Nicht nur die Bühne verjüngen

Nachwuchsförderung bedeutet für Jazz Chur allerdings mehr, als jungen Bands einen Platz im Festivalprogramm zu geben. Müller spricht davon, junge Musiker früh an den Verein heranzuführen und ihnen auf Augenhöhe zu begegnen. Sie sollen nicht zur Seite treten müssen, sobald ein bekannter Name auftaucht. Genau diese Haltung habe sich in der Schweizer Szene herumgesprochen. Das gilt auch hinter der Bühne. „Junge Musikerinnen und Musiker werden in Organisation und Vereinsarbeit eingebunden“. Für Müller ist das eine Frage der Zukunftsfähigkeit. Viele Jazzclubs hätten ein ähnliches Problem: Die engagierten Menschen dahinter werden gemeinsam älter – und irgendwann sperrt der Club zu. Jazz Chur versucht einen anderen Weg. 2019 entstand ein Dachverein, der die Jazzanbieter vor Ort zusammenführt. Bemerkenswert dabei: Der Verein besteht laut Müller aus Musikern beziehungsweise Menschen mit musikalischer Ausbildung. Auch die nächste Generation wird früh eingebunden. „Wir stehen alle selbst auch auf der Bühne“, sagt er. Diese Durchlässigkeit zwischen Veranstaltern, Musikern und Nachwuchs zieht sich damit durch nahezu alle Bereiche von Jazz Chur. Sie reicht vom Festival über die Podcasts und Kompositionsaufträge bis zu kleineren Sommerkonzerten, bei denen immer wieder neue Formationen entstehen.

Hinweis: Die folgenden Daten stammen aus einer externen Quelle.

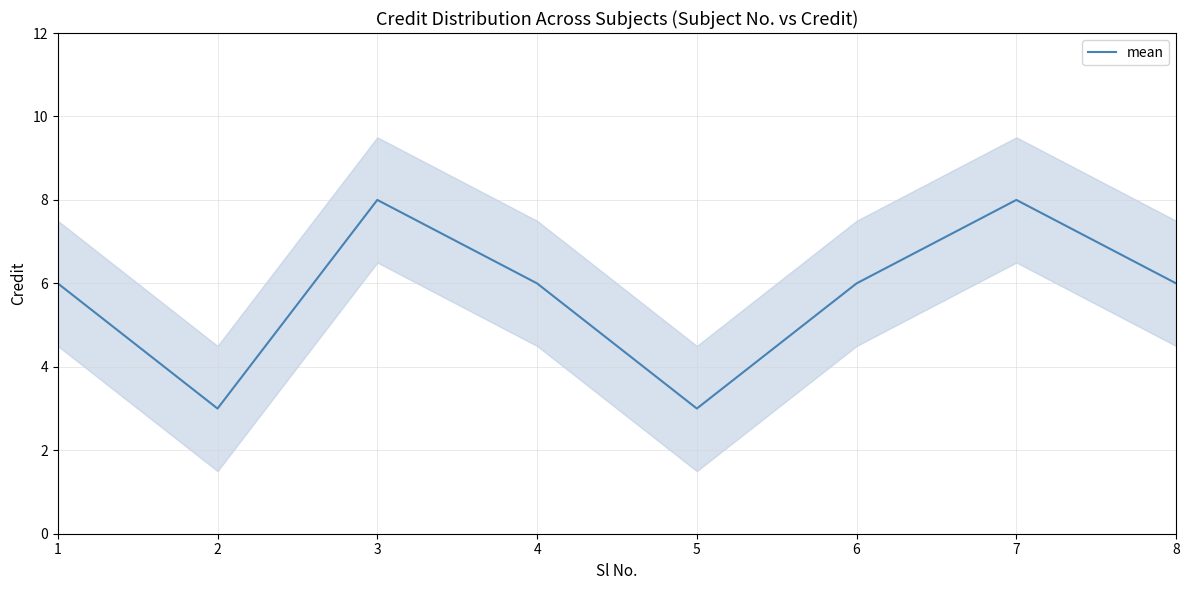

Rank the categories by value from highest to lowest.

3, 7, 1, 4, 6, 8, 2, 5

Und vielleicht lässt sich das Selbstverständnis des Vereins tatsächlich am besten mit jener kleinen Szene beschreiben, die Müller am Ende des Gesprächs erzählt: „Dann steht plötzlich der arrivierte Luca am Bass mit der jungen Saxophonistin auf der Bühne. Und ich sitze dazwischen am Piano. Und das ist einfach witzig. So, das ist Jazz Chur.“

Interview, Artikel und Fotos: Herbert Höpfl

JAZZCHUR ZUM NACHHÖREN

Der JazzPodcast von Jazz Chur erscheint alle 14 Tage und erweitert die Aktivitäten des Vereins weit über die Konzertbühne hinaus. In Palaver stehen Gespräche über Jazz, Kultur und die Menschen dahinter im Mittelpunkt, Jazz? Läuft! präsentiert aktuellen Jazz und improvisierte Musik aus der Schweiz. JazzChur_conex wiederum bringt Musiker:innen aus unterschiedlichen Sprach- und Kulturregionen für eigens entwickelte Duos und neue Kompositionen zusammen. Kuratiert und produziert wird der Podcast von Christian Müller.